When H-1B lotteries were becoming the norm, an issue was raised regarding duplicate filings as a way to increase the chances of being selected in the lottery. In response, ten years ago USCIS announced a regulatory change to prohibit employers from filing multiple or duplicative H-1B petitions for the same employee. To ensure fair and orderly distribution of available H-1Bs, USCIS announced that it would deny or revoke multiple or duplicative petitions filed by an employer for the same H-1B worker and would not refund the filing fees submitted with multiple or duplicative petitions:
“(G) Multiple H-1B petitions.
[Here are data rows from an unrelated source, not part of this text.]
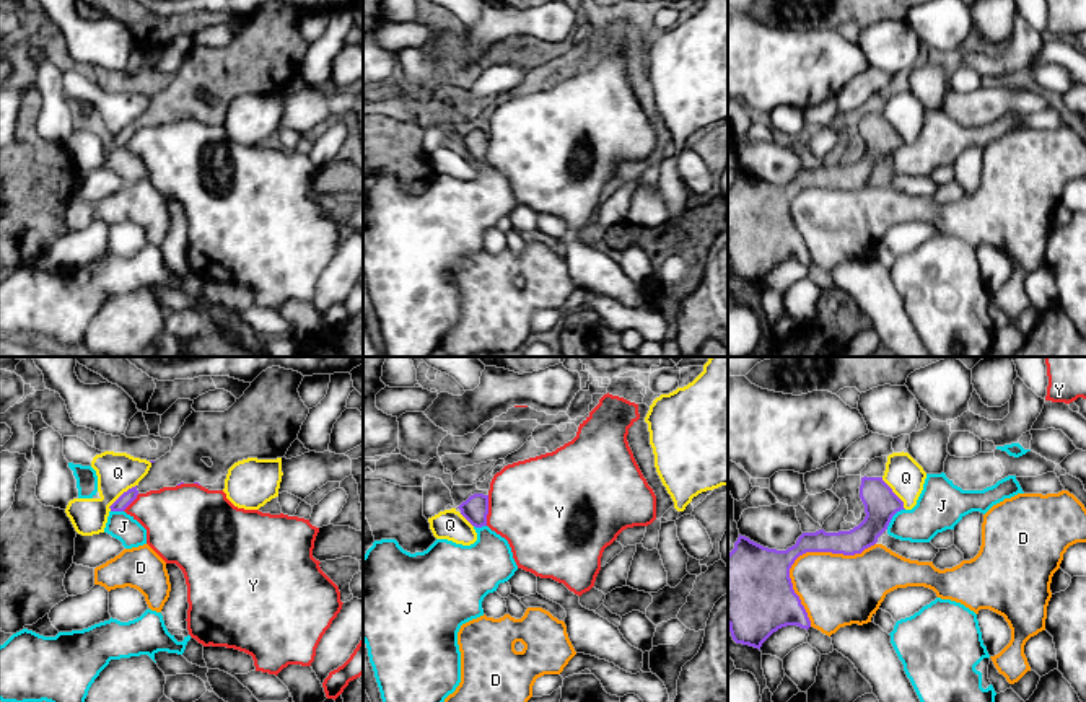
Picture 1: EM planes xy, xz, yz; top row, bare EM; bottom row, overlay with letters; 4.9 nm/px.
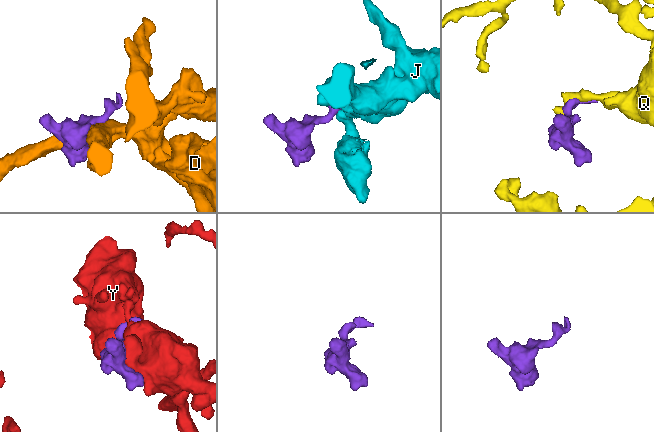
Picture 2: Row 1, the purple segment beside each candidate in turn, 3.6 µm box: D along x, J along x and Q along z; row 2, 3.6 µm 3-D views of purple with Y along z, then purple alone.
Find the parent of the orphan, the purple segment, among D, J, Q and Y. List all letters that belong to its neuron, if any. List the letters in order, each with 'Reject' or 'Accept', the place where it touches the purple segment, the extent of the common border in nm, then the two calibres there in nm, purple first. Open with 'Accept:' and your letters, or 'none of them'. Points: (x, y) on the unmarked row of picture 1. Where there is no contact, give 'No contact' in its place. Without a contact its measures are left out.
Accept: none of them
D: Reject. Touches purple at yz (801, 189). Shared border 550 nm. Thickness 320 nm (purple) against 360 nm
J: Reject. Touches purple at yz (893, 150). Shared border 140 nm. Thickness 170 nm (purple) against 240 nm
Q: Reject. Touches purple at yz (894, 129). Shared border 200 nm. Thickness 170 nm (purple) against 180 nm
Y: Reject. Touches purple at xz (487, 145). Shared border 150 nm. Thickness 130 nm (purple) against 460 nm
An employer may not file, in the same fiscal year, more than one H-1B petition on behalf of the same alien if the alien is subject to the numerical limitations of section 214(g)(1)(A) of the Act or is exempt from those limitations under section 214(g)(5)(C) of the Act. If an H-1B petition is denied, on a basis other than fraud or misrepresentation, the employer may file a subsequent H-1B petition on behalf of the same alien in the same fiscal year, provided that the numerical limitation has not been reached or if the filing qualifies as exempt from the numerical limitation. Otherwise, filing more than one H-1B petition by an employer on behalf of the same alien in the same fiscal year will result in the denial or revocation of all such petitions. If USCIS believes that related entities (such as a parent company, subsidiary, or affiliate) may not have a legitimate business need to file more than one H-1B petition on behalf of the same alien subject to the numerical limitations of section 214(g)(1)(A) of the Act or otherwise eligible for an exemption under section 214(g)(5)(C) of the Act, USCIS may issue a request for additional evidence or notice of intent to deny, or notice of intent to revoke each petition. If any of the related entities fail to demonstrate a legitimate business need to file an H-1B petition on behalf of the same alien, all petitions filed on that alien’s behalf by the related entities will be denied or revoked.”
But what if two “different” employers file an H-1B petition on behalf of the same person?
A new Policy Memorandum issued last Friday clarifies that the term “related entities” includes petitioners, whether or not related through corporate ownership and control, that file cap-subject H-1B petitions for the same beneficiary for substantially the same job. Absent a legitimate business need to file multiple cap-subject petitions for the same beneficiary, USCIS will deny or revoke the approval of all H-1B cap-subject petitions filed by “related entities” for that beneficiary.
I’ve explained previously that USCIS has considerable discretion to interpret the above regulation broadly, including in how it determines what qualifies as “related entities.” For example, an employer seeking to use separate entities with unique Federal Employer Identification Numbers (FEINs) to sidestep the regulation could trigger a denial or revocation, particularly when USCIS finds the companies coordinated to file multiple H-1Bs on behalf of a single beneficiary without a legitimate business need. I think now USCIS can go even further to deny or revoke when two employers file petitions for the same job (my hunch is that this is targeted to third-party placement situations).
Specifically, USCIS will be looking at the totality of the record. Some factors relevant to relatedness may include familial ties, proximity of locations, leadership structure, employment history, similar work assignments, and substantially similar supporting documentation. Two unwitting companies would not likely have the requisite similitude to trigger the bar. But the more similarities in the records, the more likely the companies were seeking to undermine the purpose of the random lottery process.